Retired U.S. Army Lt. Gen. Keith Kellogg suggested on Fox News this week that “riot control” should be used by police to “handle” the pro-Palestinian student encampment at Columbia University in New York City.

Kellogg offered his solution to the Columbia encampment, suggesting: “How this can actually get solved in a hurry is, I would pick up the phone and call — Biden won’t do it — but I’d pick up the phone and call Netanyahu and say go into Rafah, finish the job, do it complete, make this the end of the beginning and then go back and start figuring out how to handle Gaza because as long as this conflict goes on you’re gonna see these kind of demonstrations.”

President Biden has warned Israel against an invasion in Rafah, a Palestinian city in the southern Gaza Strip. Biden said such an invasion without a credible plan to protect civilians would be a “red line” for his administration.

Gen.

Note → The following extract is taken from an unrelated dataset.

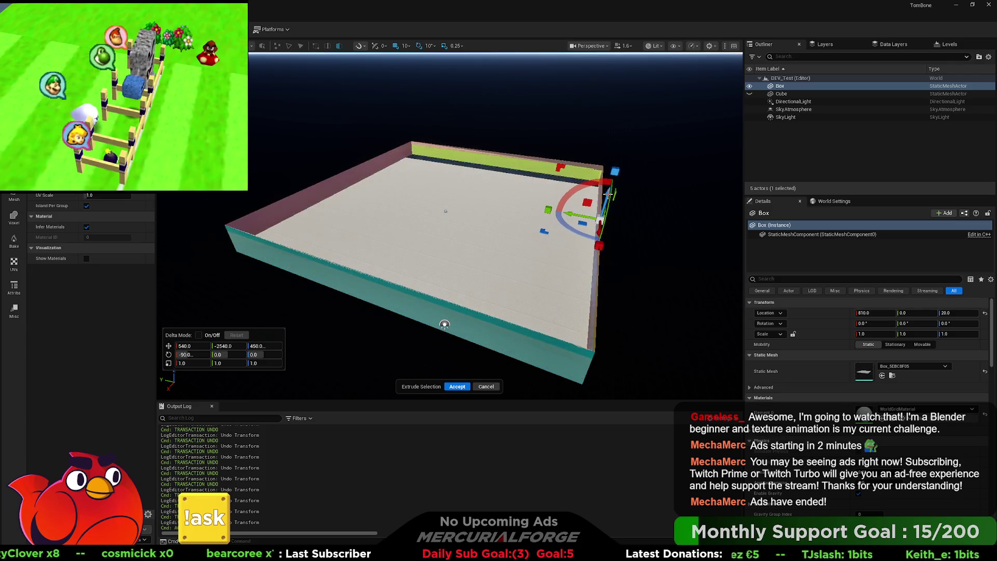
{"action": "key", "text": "ctrl+z"}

Keith Kellogg (Ret.) tells Fox News that the campus anti-war protests can “be solved in a hurry” if Biden picks up the phone and tells Israel to “go into Rafah and finish the job” and make it “the end of the beginning” before “figuring out how to get a handle on Gaza.” pic.twitter.com/EoKm1vgXF5

— Justin Baragona (@justinbaragona) April 29, 2024

Note: Kellogg, who was the National Security Advisor to Vice President Mike Pence (2018 to 2021) and Chief of Staff of the National Security Council (2017-2018), was with former President Donald Trump in the White House when the January 6 attack on the Capitol occurred.

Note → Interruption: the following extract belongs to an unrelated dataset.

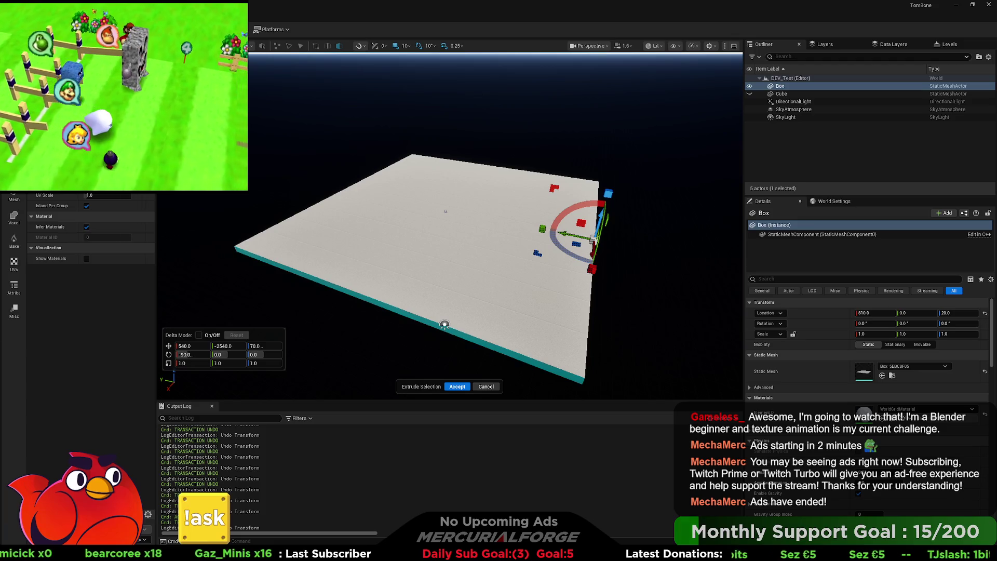
{"action": "left_click", "coordinate": [250, 47]}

Kellogg testified to the House Select Committee on the January 6 Attack that he had advised Trump to call an end to the violence, as did his Chief of Staff Mark Meadows, White House press secretary Kayleigh McEnany, and his daughter Ivanka Trump.

Kellogg also urged Trump to resist holding a press conference on January 6 because during his four years in the Trump administration, “there wasn’t a single clean press conference that we had.”

Kellogg testified that White House advisors were concerned that “a live appearance by the president at the microphones at that moment could actually make matters worse.”